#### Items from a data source
+ + + + + + +

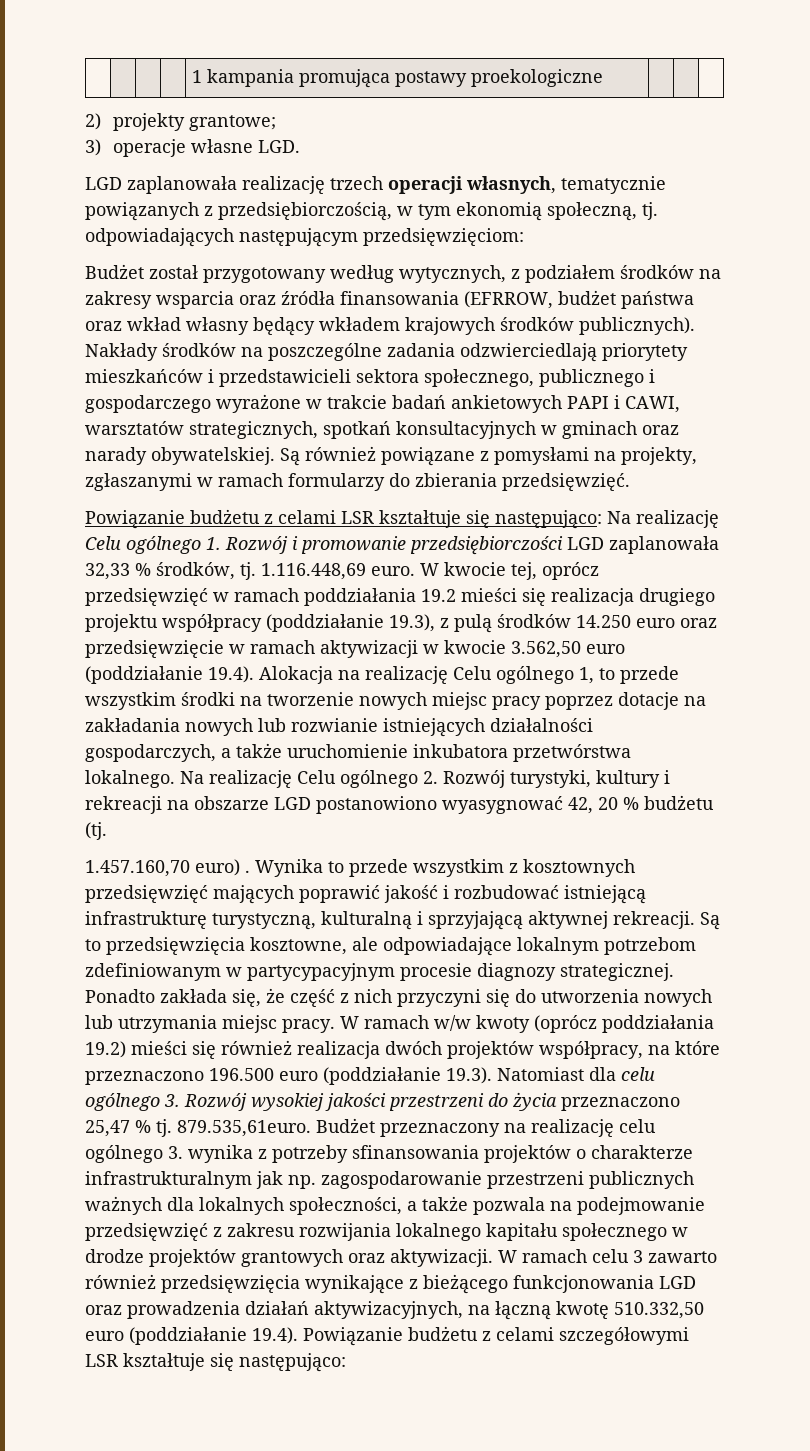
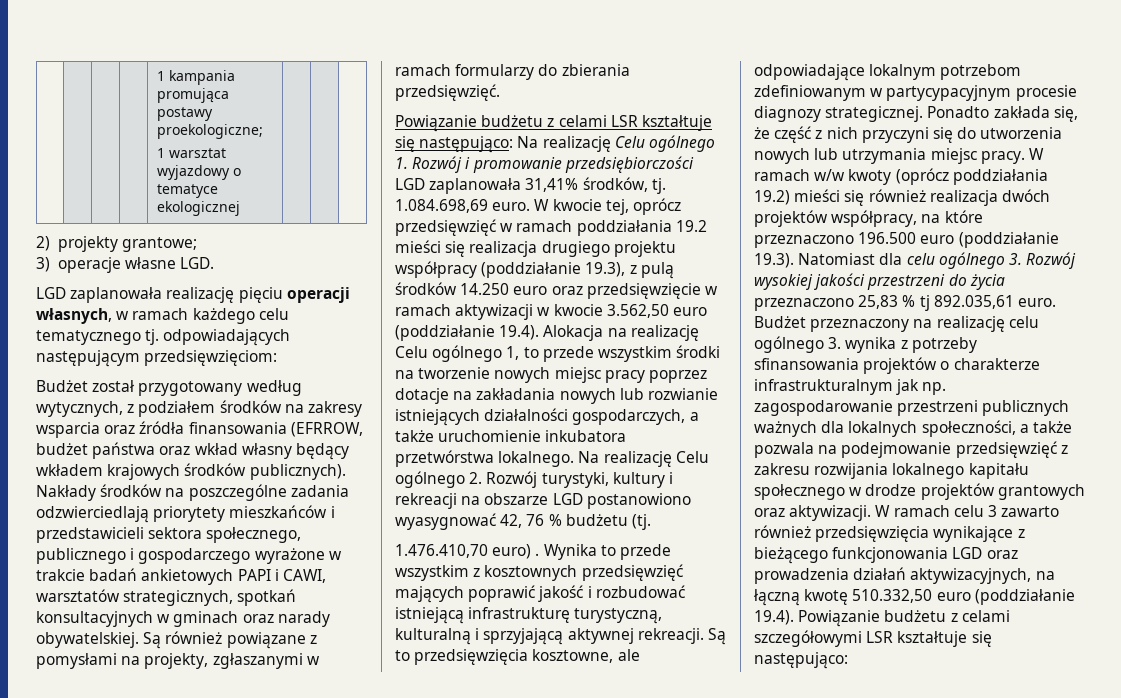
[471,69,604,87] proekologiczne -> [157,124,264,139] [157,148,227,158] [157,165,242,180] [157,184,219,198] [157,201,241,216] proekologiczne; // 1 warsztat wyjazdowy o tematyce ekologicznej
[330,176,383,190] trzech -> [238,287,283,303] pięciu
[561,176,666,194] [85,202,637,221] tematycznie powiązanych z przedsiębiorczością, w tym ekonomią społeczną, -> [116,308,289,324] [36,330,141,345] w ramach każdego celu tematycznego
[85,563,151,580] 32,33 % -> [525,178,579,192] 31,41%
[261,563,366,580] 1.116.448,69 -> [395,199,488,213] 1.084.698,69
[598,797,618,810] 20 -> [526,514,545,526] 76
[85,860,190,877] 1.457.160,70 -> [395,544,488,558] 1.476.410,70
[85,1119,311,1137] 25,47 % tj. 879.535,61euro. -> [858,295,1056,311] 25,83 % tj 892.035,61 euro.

+ + + + + + +

Exactly as given, transcribe every line of the data, but not its images.

#### Response for this exercise
[471,69,604,87] proekologiczne -> [157,124,264,139] [157,148,227,158] [157,165,242,180] [157,184,219,198] [157,201,241,216] proekologiczne; // 1 warsztat wyjazdowy o tematyce ekologicznej
[330,176,383,190] trzech -> [238,287,283,303] pięciu
[561,176,666,194] [85,202,637,221] tematycznie powiązanych z przedsiębiorczością, w tym ekonomią społeczną, -> [116,308,289,324] [36,330,141,345] w ramach każdego celu tematycznego
[85,563,151,580] 32,33 % -> [525,178,579,192] 31,41%
[261,563,366,580] 1.116.448,69 -> [395,199,488,213] 1.084.698,69
[598,797,618,810] 20 -> [526,514,545,526] 76
[85,860,190,877] 1.457.160,70 -> [395,544,488,558] 1.476.410,70
[85,1119,311,1137] 25,47 % tj. 879.535,61euro. -> [858,295,1056,311] 25,83 % tj 892.035,61 euro.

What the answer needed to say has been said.